Segundo a professora, que é diretora de Assuntos Educacionais do Sindicato dos Professores de Volta Redonda (Sepe-VR), os alunos são forçados pelo próprio sistema de matrícula criado pelo governo do estado a procurarem escolas mais distantes de suas casas. “Eu entendo que o fechamento das escolas é uma política pública em vigência que está sendo fechado como um acordo entre os governos. Todo o processo de matrícula é pensado para que o estado se beneficie em fechar as escolas periféricas e centralizar as opções nas escolas centrais de forma que a população se sinta participante desse processo”, disparou. 

 

Juliana explicou que pais e alunos acessam o site do governo na intenção de encontrar uma vaga nas escolas periféricas, próximas às suas casas, mas não as encontram no sistema. Sem registro de matrícula, a escola fica à mercê do facão do Estado. “Os critérios para o fechamento até a participação de Flávio Serafine eram obscuros”, defendeu, alegando que esta é uma forma de economia pensada pelo governo. 

 

A historiadora disse que fechar essas escolas periféricas, como foi o caso do Acre, do Maranhão e do próprio Ciep 403, causa danos irreparáveis aos alunos. “A Seeduc se baseia na LDB (lei de Diretrizes e Base) de modo a priorizar o ensino médio, no entanto, não leva em consideração as especificidades das comunidades em que atuam. Muitos que procuram essa escola são jovens e adultos que não tiveram oportunidade de estudar na idade certa e se veem com problemas de irem para outras escolas devido à distância e gastos”, disse Juliana. 

 

Outra explicação para o fato de os alunos abandonarem determinadas escolas da periferia, segundo a professora, seria a falta de investimento no local por parte do próprio governo. “Ao longo dos anos, assistimos no Açude, por exemplo, a carência de profissionais de todas as áreas, o que gera o esvaziamento e consequente diminuição dos recursos para manutenção e merenda uma vez que estes chegam às escolas por renda per capita.
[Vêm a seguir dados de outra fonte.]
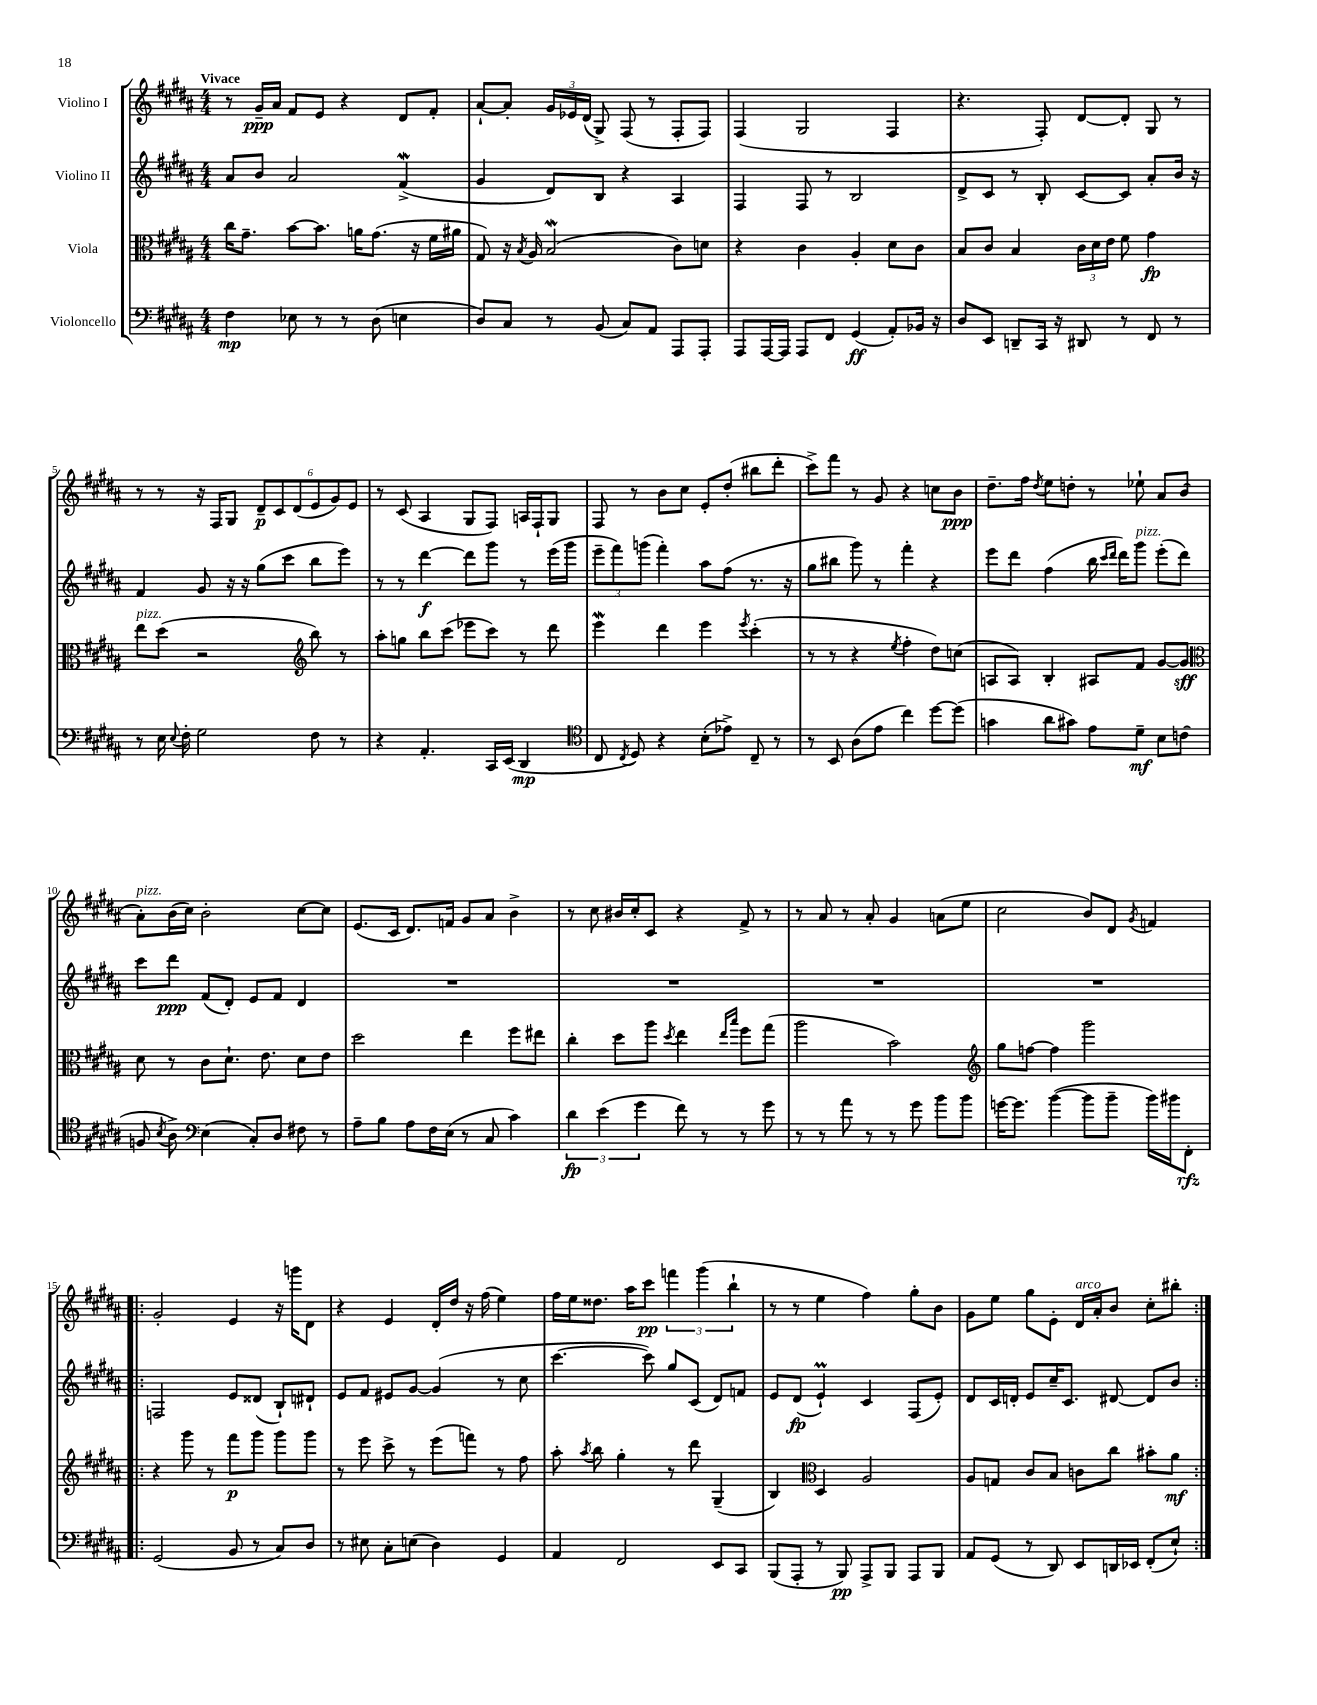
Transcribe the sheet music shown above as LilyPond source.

<<
\new StaffGroup <<
\new Staff = "s0" \with { instrumentName = "Violino I" } {
    \clef treble \key b \major \numericTimeSignature \time 4/4 \tempo "Vivace"
    \autoBeamOff r8 gis'16[--\ppp ais'16] fis'8[ e'8] r4 dis'8[ fis'8]-. |
    ais'8[~-! ais'8]-. \tuplet 3/2 { gis'16[ ees'16 dis'16]( } gis8->) fis8( r8 fis8[-. fis8]) |
    fis4( gis2 fis4 |
    r4. fis8-.) dis'8[~ dis'8]-. gis8 r8 |
    r8 r8 r16 fis16[ gis8] \tuplet 6/4 { dis'8[--\p cis'8 dis'8( e'8 gis'8) e'8] } |
    r8 cis'8( ais4 gis8[ fis8]) a16[ fis16-! gis8] |
    fis8 r8 b'8[ cis''8] e'8[-. dis''8]-.( bis''8[ dis'''8]-. |
    cis'''8[->) fis'''8] r8 gis'8 r4 c''8[ b'8]\ppp |
    dis''8.[-- fis''16] \acciaccatura { dis''8 } e''8[ d''8]-. r8 ees''8-! ais'8[ b'8]( |
    ais'8[-.^\markup { \italic "pizz." }) b'16( cis''16]) b'2-. cis''8[~ cis''8] |
    e'8.[( cis'16] dis'8.[) f'16] gis'8[ ais'8] b'4-> |
    r8 cis''8 bis'16[ cis''16-. cis'8] r4 fis'8-> r8 |
    r8 ais'8 r8 ais'8-. gis'4 a'8[( e''8] |
    cis''2 b'8[) dis'8] \acciaccatura { gis'8 } f'4 |
    \repeat volta 2 { gis'2-. e'4 r16 g'''16[ dis'8] |
    r4 e'4 dis'16[-. dis''16] r16 fis''16( e''4) |
    fis''16[ e''16 disis''8.] ais''16[ cis'''8]\pp \tuplet 3/2 { f'''4 gis'''4( b''4-! } |
    r8 r8 e''4 fis''4) gis''8[-. b'8] |
    gis'8[ e''8] gis''8[ e'8]-. dis'16[^\markup { \italic "arco" } ais'16-. b'8] cis''8[-. bis''8]-. | }
}
\new Staff = "s1" \with { instrumentName = "Violino II" } {
    \clef treble \key b \major \numericTimeSignature \time 4/4
    \autoBeamOff ais'8[ b'8] ais'2 fis'4->\mordent( |
    gis'4 dis'8[) b8] r4 ais4 |
    fis4 fis8 r8 b2 |
    dis'8[-> cis'8] r8 b8-. cis'8[~ cis'8] ais'8[-. b'16] r16 |
    fis'4 gis'8 r16 r16 gis''8[( cis'''8] b''8[ e'''8]) |
    r8 r8 dis'''4~\f dis'''8[ gis'''8] r8 e'''16[( gis'''16] |
    \tuplet 3/2 { e'''8[-- fis'''8) g'''8]( } fis'''4-.) ais''8[ fis''8]( r8. r16 |
    gis''8[ bis''8] gis'''8) r8 fis'''4-. r4 |
    e'''8[ dis'''8] fis''4( b''16 \grace { cis'''16[ dis'''16] } dis'''16[) gis'''8]^\markup { \italic "pizz." } e'''8[-.( dis'''8]) |
    cis'''8[ dis'''8]\ppp fis'8[( dis'8]-.) e'8[ fis'8] dis'4 |
    R1 |
    R1 |
    R1 |
    R1 |
    \repeat volta 2 { f2 e'8[ disis'8]( b8[-!) dis'8]-! |
    e'8[ fis'8] eis'8[ gis'8]~ gis'4( r8 cis''8 |
    cis'''4.~ cis'''8) gis''8[ cis'8]( dis'8[) f'8] |
    e'8[ dis'8]\fp( e'4-!\prall) cis'4 fis8[( e'8]-.) |
    dis'8[ cis'16 d'16]-. e'8[ cis''16-- cis'8.] dis'8~ dis'8[ b'8] | }
}
\new Staff = "s2" \with { instrumentName = "Viola" } {
    \clef alto \key b \major \numericTimeSignature \time 4/4
    \autoBeamOff cis''16[ gis'8.]-- b'8[~ b'8.] a'16[ gis'8.]( r16 fis'16[ ais'16] |
    gis8) r16 \acciaccatura { b8 } ais16 b2\mordent( cis'8[) d'8] |
    r4 cis'4 ais4-. dis'8[ cis'8] |
    b8[ cis'8] b4 \tuplet 3/2 { cis'16[ dis'16 e'16] } fis'8 gis'4\fp |
    e''8[^\markup { \italic "pizz." } dis''8]( r2 \clef treble b''8) r8 |
    ais''8[-. g''8] b''8[ cis'''8]( ees'''8[ cis'''8]) r8 dis'''8 |
    e'''4\mordent dis'''4 e'''4 \acciaccatura { e'''8 } cis'''4-.( |
    r8 r8 r4 \acciaccatura { e''8 } fis''4-. dis''8[) c''8]( |
    a8[ a8]) b4-. ais8[ fis'8] gis'8[~ gis'8]\sff |
    \clef alto dis'8 r8 cis'8[ dis'8.]-! e'8. dis'8[ e'8] |
    dis''2 e''4 fis''8[ eis''8] |
    cis''4-. dis''8[ ais''8] \acciaccatura { dis''8 } e''4 \grace { e''16[ b''16] } fis''8[ gis''8]( |
    ais''2 b'2) |
    \clef treble gis''8[ f''8]~ f''4 gis'''2 |
    \repeat volta 2 { r4 gis'''8 r8 fis'''8[\p gis'''8] gis'''8[ gis'''8] |
    r8 e'''8 cis'''8-> r8 e'''8[( f'''8]) r8 fis''8 |
    ais''8-. \acciaccatura { ais''8 } b''8 gis''4-. r8 dis'''8 gis4--( |
    b4) \clef alto dis4 ais2 |
    ais8[ g8] cis'8[ b8] c'8[ cis''8] bis'8[-. ais'8]\mf | }
}
\new Staff = "s3" \with { instrumentName = "Violoncello" } {
    \clef bass \key b \major \numericTimeSignature \time 4/4
    \autoBeamOff fis4\mp ees8 r8 r8 dis8( e4 |
    dis8[) cis8] r8 b,8( cis8[) ais,8] ais,,8[ ais,,8]-. |
    ais,,8[ ais,,16~ ais,,16] ais,,8[ fis,8] gis,4\ff( ais,8[-.) bes,16] r16 |
    dis8[ e,8] d,8[-- cis,16] r16 dis,8 r8 fis,8 r8 |
    r8 e16 \appoggiatura { e8 } fis16-. gis2 fis8 r8 |
    r4 ais,4.-. cis,16[ e,16]( dis,4\mp |
    \clef tenor cis8 \acciaccatura { cis8 } dis8) r4 b8[-.( ees'8]->) cis8-- r8 |
    r8 b,8 ais8[( e'8] cis''4) dis''8[~ dis''8]( |
    g'4 ais'8[ gis'8]) e'8[ dis'8]--\mf b8[ c'8]( |
    f8 \acciaccatura { b8 } ais8->) \clef bass e4( cis8[-.) dis8] fis8 r8 |
    ais8[-- b8] ais8[ fis16 e16]( r8 cis8 cis'4) |
    \tuplet 3/2 { dis'4\fp e'4( gis'4 } fis'8) r8 r8 gis'8 |
    r8 r8 ais'8 r8 r8 gis'8 b'8[ b'8] |
    g'16[~ g'8.] b'4~( b'8[ b'8]-- b'16[) bis'16 fis,8]-.\rfz |
    \repeat volta 2 { gis,2( b,8 r8 cis8[) dis8] |
    r8 eis8 cis8[-. e8]( dis4) gis,4 |
    ais,4 fis,2 e,8[ cis,8] |
    b,,8[( ais,,8]-. r8 b,,8\pp) ais,,8[-> b,,8] ais,,8[ b,,8] |
    ais,8[ gis,8]( r8 dis,8) e,8[ d,16 ees,16] fis,8[-.( e8]-!) | }
}
>>
>>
Ou seja, a escola com maior número de alunos possui maior verba, o que no caso dos Cieps s se torna insustentável. Como manter uma estrutura tão colossal com recursos irrisórios? Por isso se tornou inviável a recuperação desses espaços”, lamentou. 

 

Nota da redação

A secretaria de Comunicação Social do governo Samuca foi procurada para falar do caso. Apesar da importância do assunto, mais de três semanas se passaram e ninguém da pasta respondeu ao questionário enviado pelo jornal.